Otherwise in theory you could order a replacement tag from icard… Copy that number and flash it to the Implant… I’m assuming then this isn’t going to be possible

You can’t do anything to the chip because it’s protected by a key you don’t have. The long and the short of it is, assuming your implant hasn’t been stricken off the Mastercard network altogether, the only way to use it is if iCard allows it.

Which bring me back to the question I’ve already asked you twice: can you tell us exactly why iCard says you violated their TOS in the first place? I think this bit of information would be of value to other Walletmor wearers so they don’t get themselves into the same situation.

4 Likes

This basically is the sum of it… If they find out you’ve been tampering or have a walletmor, they can and WILL kick you off the system.

Even go as far as to take your money from you too…

Thank you for that.

So three things are very clear:

1/ Modifying an authorized wearable is not allowed…

2/ …therefore those of you who have a Walletmor, don’t tell them your wearable is implanted under any circumstances (that it’s a bad idea was kind of obvious before, but your mishap confirms that it’s a very real threat) and make sure you don’t post information on the forum that can be linked back to your real name and account.
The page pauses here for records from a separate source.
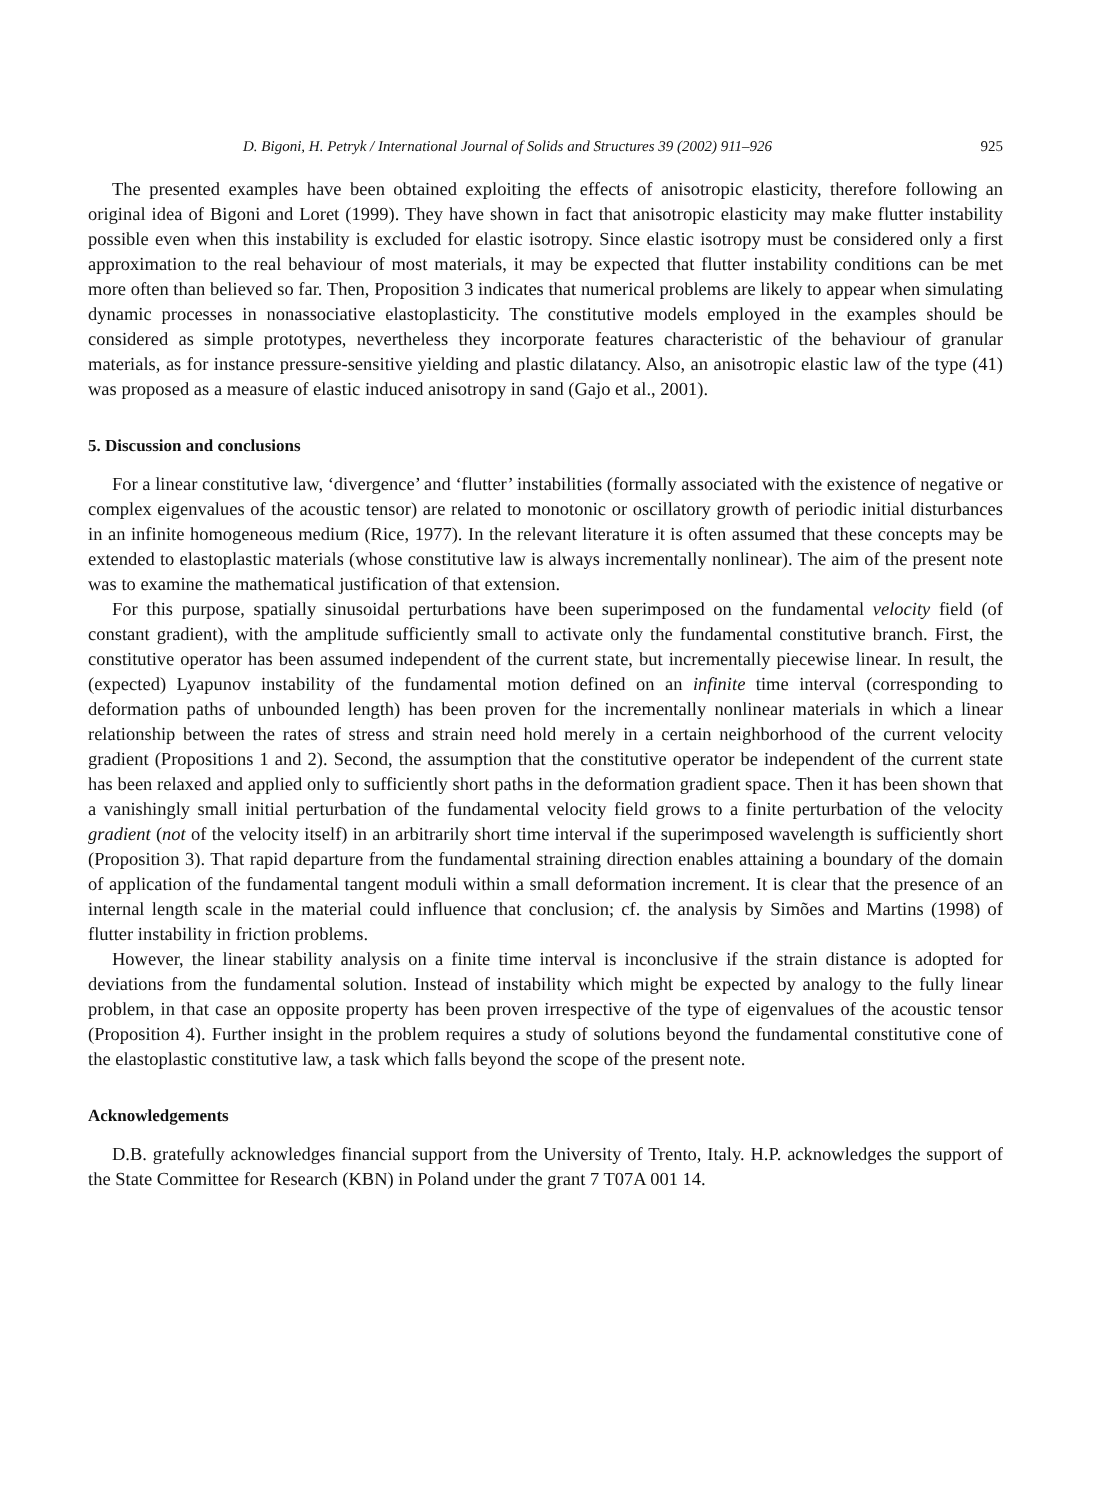D. Bigoni, H. Petryk / International Journal of Solids and Structures 39 (2002) 911–926 925
The presented examples have been obtained exploiting the effects of anisotropic elasticity, therefore following an original idea of Bigoni and Loret (1999). They have shown in fact that anisotropic elasticity may make flutter instability possible even when this instability is excluded for elastic isotropy. Since elastic isotropy must be considered only a first approximation to the real behaviour of most materials, it may be expected that flutter instability conditions can be met more often than believed so far. Then, Proposition 3 indicates that numerical problems are likely to appear when simulating dynamic processes in nonassociative elastoplasticity. The constitutive models employed in the examples should be considered as simple prototypes, nevertheless they incorporate features characteristic of the behaviour of granular materials, as for instance pressure-sensitive yielding and plastic dilatancy. Also, an anisotropic elastic law of the type (41) was proposed as a measure of elastic induced anisotropy in sand (Gajo et al., 2001).
5. Discussion and conclusions
For a linear constitutive law, ‘divergence’ and ‘flutter’ instabilities (formally associated with the existence of negative or complex eigenvalues of the acoustic tensor) are related to monotonic or oscillatory growth of periodic initial disturbances in an infinite homogeneous medium (Rice, 1977). In the relevant literature it is often assumed that these concepts may be extended to elastoplastic materials (whose constitutive law is always incrementally nonlinear). The aim of the present note was to examine the mathematical justification of that extension.
For this purpose, spatially sinusoidal perturbations have been superimposed on the fundamental velocity field (of constant gradient), with the amplitude sufficiently small to activate only the fundamental constitutive branch. First, the constitutive operator has been assumed independent of the current state, but incrementally piecewise linear. In result, the (expected) Lyapunov instability of the fundamental motion defined on an infinite time interval (corresponding to deformation paths of unbounded length) has been proven for the incrementally nonlinear materials in which a linear relationship between the rates of stress and strain need hold merely in a certain neighborhood of the current velocity gradient (Propositions 1 and 2). Second, the assumption that the constitutive operator be independent of the current state has been relaxed and applied only to sufficiently short paths in the deformation gradient space. Then it has been shown that a vanishingly small initial perturbation of the fundamental velocity field grows to a finite perturbation of the velocity gradient (not of the velocity itself) in an arbitrarily short time interval if the superimposed wavelength is sufficiently short (Proposition 3). That rapid departure from the fundamental straining direction enables attaining a boundary of the domain of application of the fundamental tangent moduli within a small deformation increment. It is clear that the presence of an internal length scale in the material could influence that conclusion; cf. the analysis by Simões and Martins (1998) of flutter instability in friction problems.
However, the linear stability analysis on a finite time interval is inconclusive if the strain distance is adopted for deviations from the fundamental solution. Instead of instability which might be expected by analogy to the fully linear problem, in that case an opposite property has been proven irrespective of the type of eigenvalues of the acoustic tensor (Proposition 4). Further insight in the problem requires a study of solutions beyond the fundamental constitutive cone of the elastoplastic constitutive law, a task which falls beyond the scope of the present note.
Acknowledgements
D.B. gratefully acknowledges financial support from the University of Trento, Italy. H.P. acknowledges the support of the State Committee for Research (KBN) in Poland under the grant 7 T07A 001 14.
3/ They are very much aware that devices are being implanted, and that there are forums where people discuss it.

1 Like

Reflecting back on all this, I think I can see how the whole Walletmor construct functions:

  • You as a customer can’t modify a wearable, on pain of being banned from the iCard system. But Walletmor isn’t an iCard customer: nothing prevents them from buying wearables and doing whatever the hell they want with them, and resell the modified device.
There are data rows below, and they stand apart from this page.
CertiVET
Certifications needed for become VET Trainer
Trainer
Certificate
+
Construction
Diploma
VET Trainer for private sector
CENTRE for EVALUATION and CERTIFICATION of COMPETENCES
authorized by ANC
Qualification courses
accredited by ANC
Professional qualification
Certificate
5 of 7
  • Even better: Walletmor doesn’t modify anything. They contract DT to do it. Strictly speaking, DT doesn’t have a clue what the chip is or is for: they extract the chip and make an implant out of it. For all DT knows, it’s an NFC card for a bubble gum machine.

  • Walletmor customers buy implants, not payment wearables. They don’t modify anything, therefore technically don’t run afoul of the iCard TOS. Although I guess that’s where things get muddy: can registering a modified wearable with iCard in full knowledge of the fact that it has been modified be construed as willingly violating the TOS? Technically, Walletmor didn’t inform them of any such TOS and didn’t inform them that the implant is a modified wearable. I guess it all hinges on proving that the customer had prior knowledge of exactly what the Walletmor implant is and proceeded with the registration anyway.

IANAL, but logic seems to dictate that it’s all legally in the clear, albeit in a rather grey sort of clear. I’m genuinely curious to know what will happen with Pentester’s legal action. I’m afraid it’ll just be a big waste of money for him, but it’ll be interesting for sure.

(Feel free to zap this post if it’s controversial or something - or ask me and I’ll do it)

2 Likes

Your analysis is pretty interstellar and interesting, but breach of contract on several actions has attracted the attention of action fraud, and for a potential discrimination case… Can’t go in to particular of this as of yet because I don’t want to prejudice any law suit in a public domain.

For the fact that money was and has been taken from me by icard, would indeed constitute a potential theft case, and it is strongly advised that you check your credit report and keep up to date on any advisory details your primary bank informs you of.

Interestingly enough, there is other legislation that should be mentioned in icard terms and conditions that here in the UK is mandatory for any financial business to abide by, and icard have failed this duty… The implications of this could be serious, and trading standards, the police, action fraud and European consumer center are now aware of it… A damages suit and formal injunction is likely to follow if I pursue this to a formal statement

I hope this helps and yes, I’m taking this very seriously!